I believe that a fully functioning energy market can send the correct price signals to customers and ultimately drive down energy prices. However, moving to such a market takes time and should be done in a steady and considered fashion. Although Michigan and California both began their efforts to restructure their electric industries at about the same time (1994), Michigan has been testing and retesting its policies through pilot programs since that time. California’s 1996 legislation included a short time period to open the market for generation to customer choice and a requirement for the major utilities in the State to sell at least 50% of their in-State power plants. We have no such requirement in Michigan. Instead, the utilities in this state are permitted to keep their existing plants and other “merchants” are encouraged to build new plants to diversify the supply of electricity. Since Michigan’s new law was passed in June of last year, two major merchant plants have broken ground and at least 5 other have begun the planning process.
Michigan's new electric restructuring law allows the Public Service Commission to gradually loosen the regulations on utilities and provides incentives to the utilities to get out from under the rate cap imposed by the law. This rate cap, like the one the Commission instituted 3 years ago for natural gas prices, is one that recognizes the need to protect customers who may not be ready for a customer choice program, while at the same time recognizing the needs of the utilities to respond to market conditions. In contrast, California’s rate cap has been vitiated because California’s electric utilities were required to buy power on the spot market and were unable to control their supply portfolios. Michigan’s gas and electric utilities are able to purchase power or natural gas through long-term contracts in order to hedge against dramatic increases in market prices.
In sum, Michigan is moving in a deliberate manner to a fully competitive energy market. We have learned from our pilot programs and are ready to institute full customer choice in both gas and electricity. However, during the transition to a fully competitive market, the Commission will continue to use the tools the Legislature has given us to ensure that the sudden and dramatic changes in energy service in California will not occur here.

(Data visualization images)

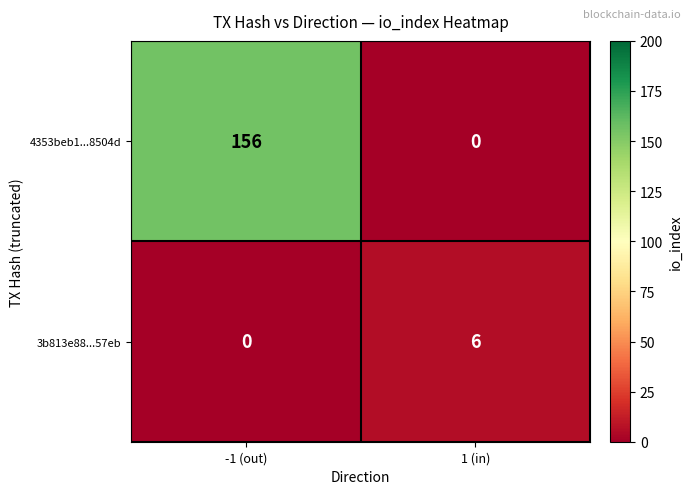

What is the difference between the maximum and minimum values in the 4353beb1...8504d series?

156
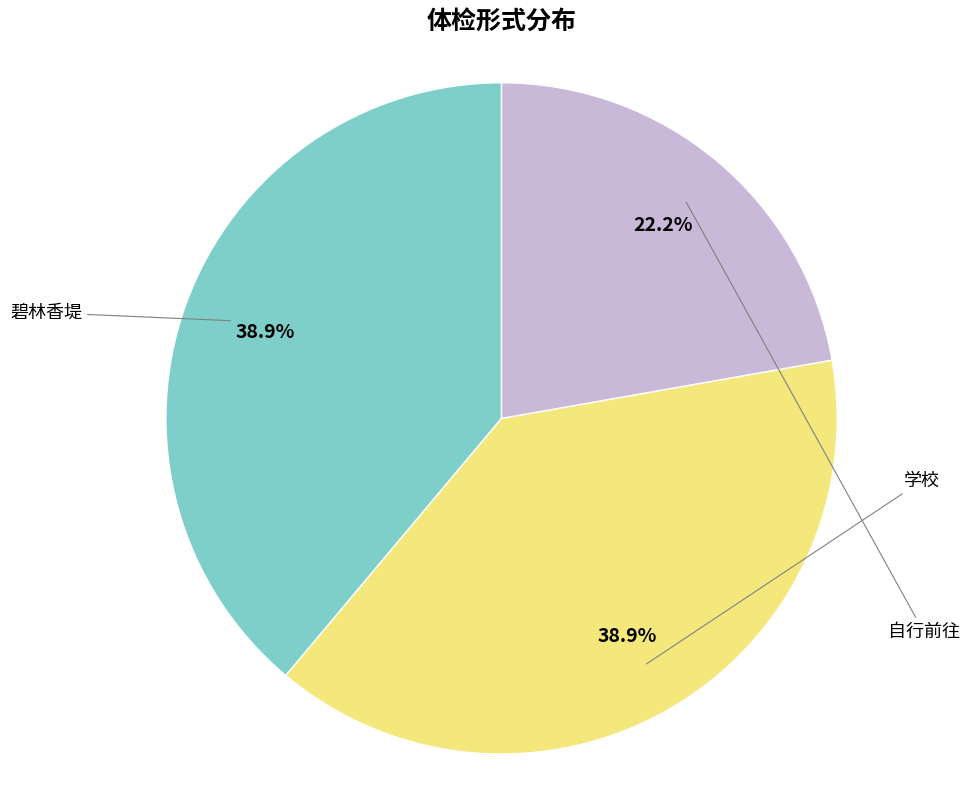

To the nearest percent, what percentage of the pie is 学校?

39%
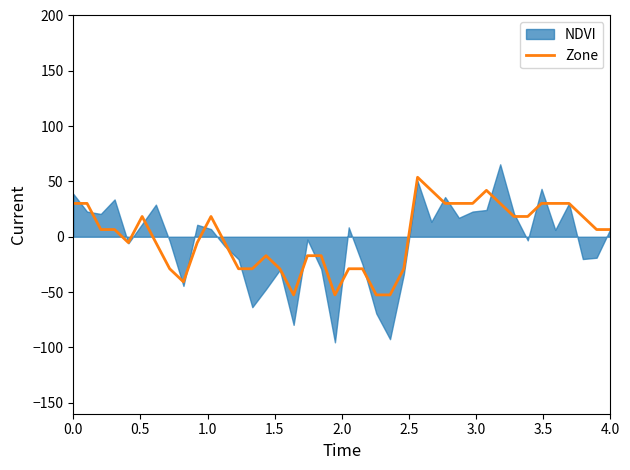

What is the highest value of the Zone series?

53.8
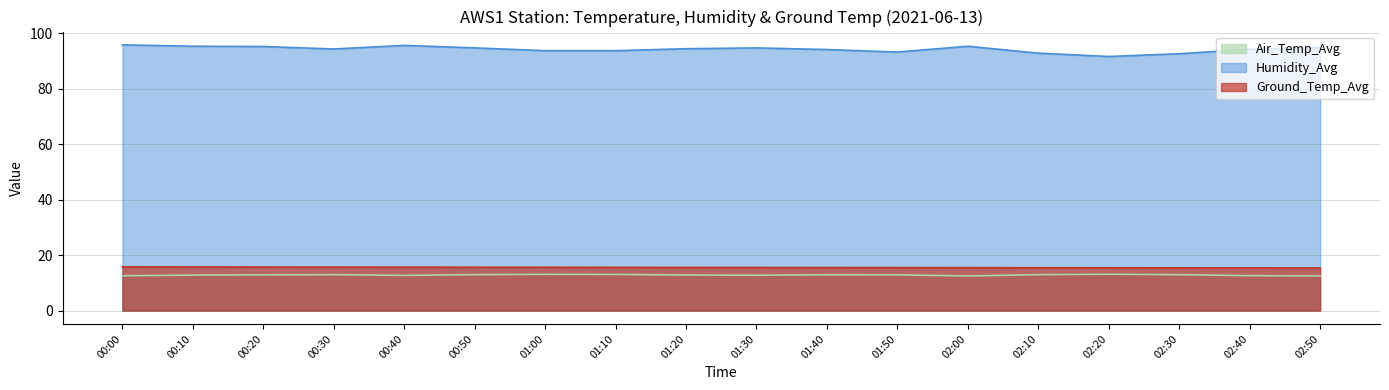

Reading left to right, extract all data points from this chart.

Air_Temp_Avg: 12.6	12.8	12.9	13.0	12.7	13.0	13.1	13.1	12.8	12.8	12.9	12.9	12.5	13.0	13.1	13.0	12.6	12.5
Humidity_Avg: 95.8	95.3	95.2	94.3	95.6	94.7	93.7	93.7	94.4	94.7	94.1	93.2	95.3	92.8	91.6	92.6	94.2	94.9
Ground_Temp_Avg: 15.8	15.8	15.7	15.7	15.7	15.7	15.6	15.6	15.6	15.6	15.5	15.5	15.5	15.5	15.4	15.4	15.4	15.4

- **Activity list**:
• a. In the Michigan energy text, in what year did Michigan and California both begin restructuring their electric industries?
• b. Pull out every line of the entries that contains the word "series".

- **Answers by task**:
• a. 1994

• b.
What is the difference between the maximum and minimum values in the 4353beb1...8504d series?
What is the highest value of the Zone series?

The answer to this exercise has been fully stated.